Get your team started in minutes

Protecting Data and Complying with Regulations Architecture Designed with Cloudairy Cloudchart

Cloudairy
By Cloudairy Team

March 24, 2026

8 min read

March 24, 2026

8 min read

Introduction

Financial companies process hundreds of thousands of documents daily, including loan and mortgage statements containing confidential customer information. Ensuring data privacy by redacting sensitive data is crucial for protecting both customers and institutions. Manually redacting digital and physical documents is time consuming and labour intensive, and the accidental release of personal information can be devastating.

In this blog, we will explore how a financial services organization can automatically redact personally identifiable information (PII) from its data using the machine learning (ML) capabilities of Amazon Comprehend and Amazon Athena. This approach helps comply with federal regulations and meet customer expectations.

ML Architecture with Spark on Azure

Machine Learning architecture using Apache Spark on Azure enables scalable data processing, distributed training, real-time analytics, and seamless integration with cloud services for efficient model deployment.

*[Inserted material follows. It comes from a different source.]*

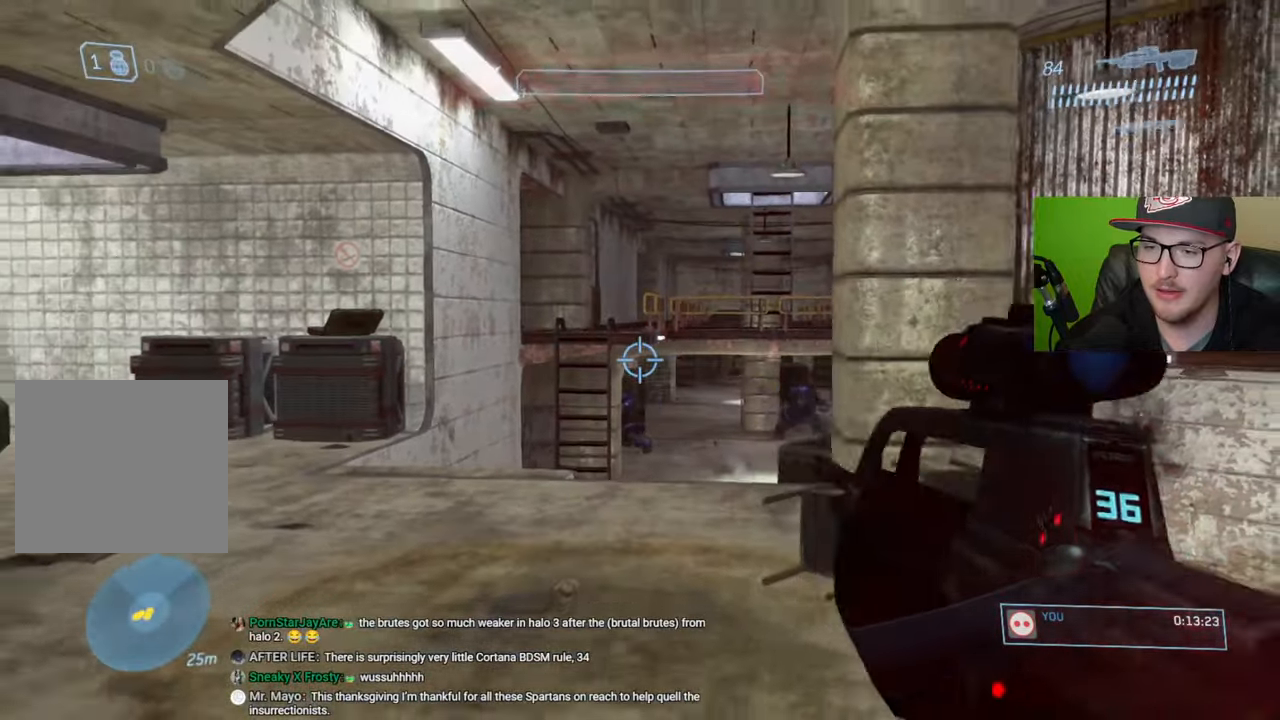
{"buttons": [], "left_stick": "down-left", "right_stick": "down", "events": [[50, "X", "up"], [366, "right_stick", "down"], [483, "left_stick", "down-left"]]}
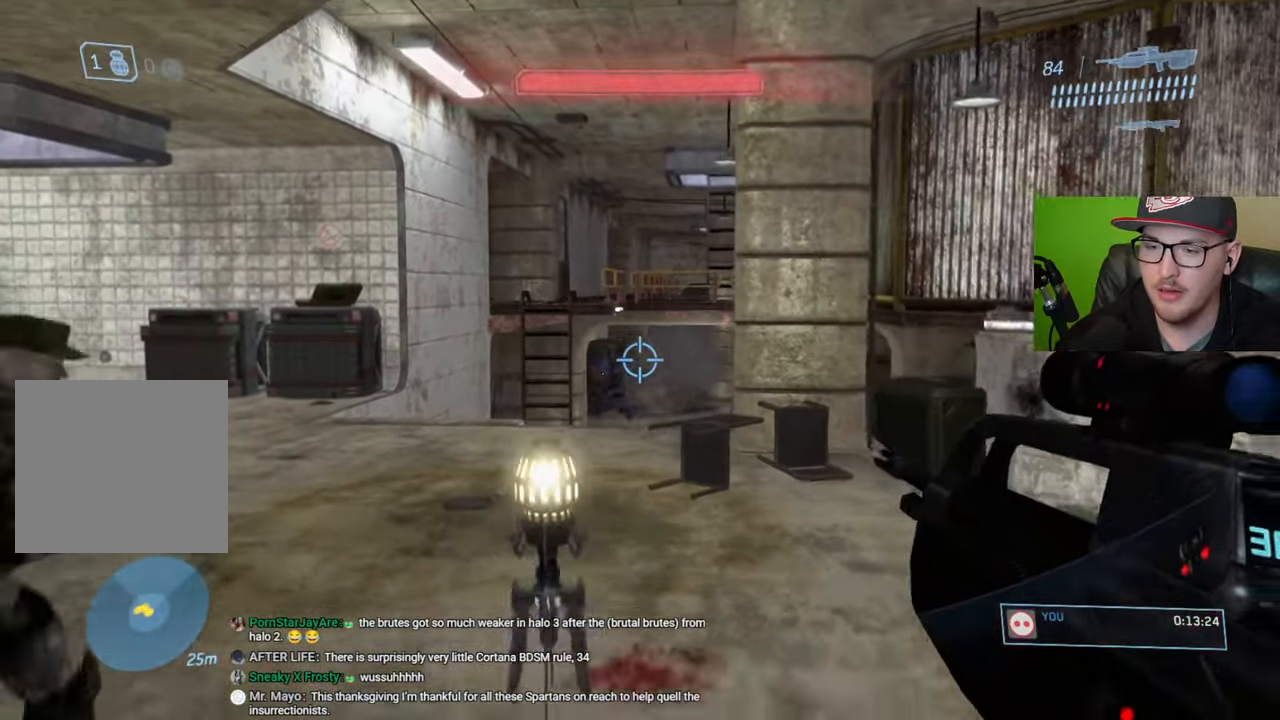
{"buttons": [], "left_stick": "up", "right_stick": "center", "events": [[50, "left_stick", "center"], [50, "right_stick", "center"], [200, "left_stick", "up"]]}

Use Case: Generic Financial Services Organization

1. Background

A financial services organization processes a vast number of documents daily, including loan applications, mortgage statements, and financial reports. These documents often contain PII, such as social security numbers, credit card information, and dates of birth.

2. Challenge

Manual redaction of PII is resource-intensive and prone to human error. The organization needs an automated solution to efficiently redact PII, ensuring compliance with regulations like the California Consumer Privacy Act (CCPA), Europe’s General Data Protection Regulation (GDPR), and Payment Card Industry Data Security Standards (PCI DSS).

3. Solution

Implementing an automated PII redaction process using AWS services like Amazon Comprehend and Amazon Athena, integrated into their existing ML pipeline.

Protecting Data and Complying with Regulations

Protecting PII is crucial for compliance with regulations such as the CCPA, GDPR, and PCI DSS. Below, we illustrate how sensitive structured and unstructured data stored in AWS data stores can be redacted before being made available for feature engineering and ML model building.

Architecture Walkthrough

1. Data Ingestion
Using services like AWS DataSync, AWS Storage Gateway, and AWS Transfer Family, data is ingested into AWS in batch or streaming patterns. This data lands in an Amazon Simple Storage Service (Amazon S3) bucket, referred to as "raw data."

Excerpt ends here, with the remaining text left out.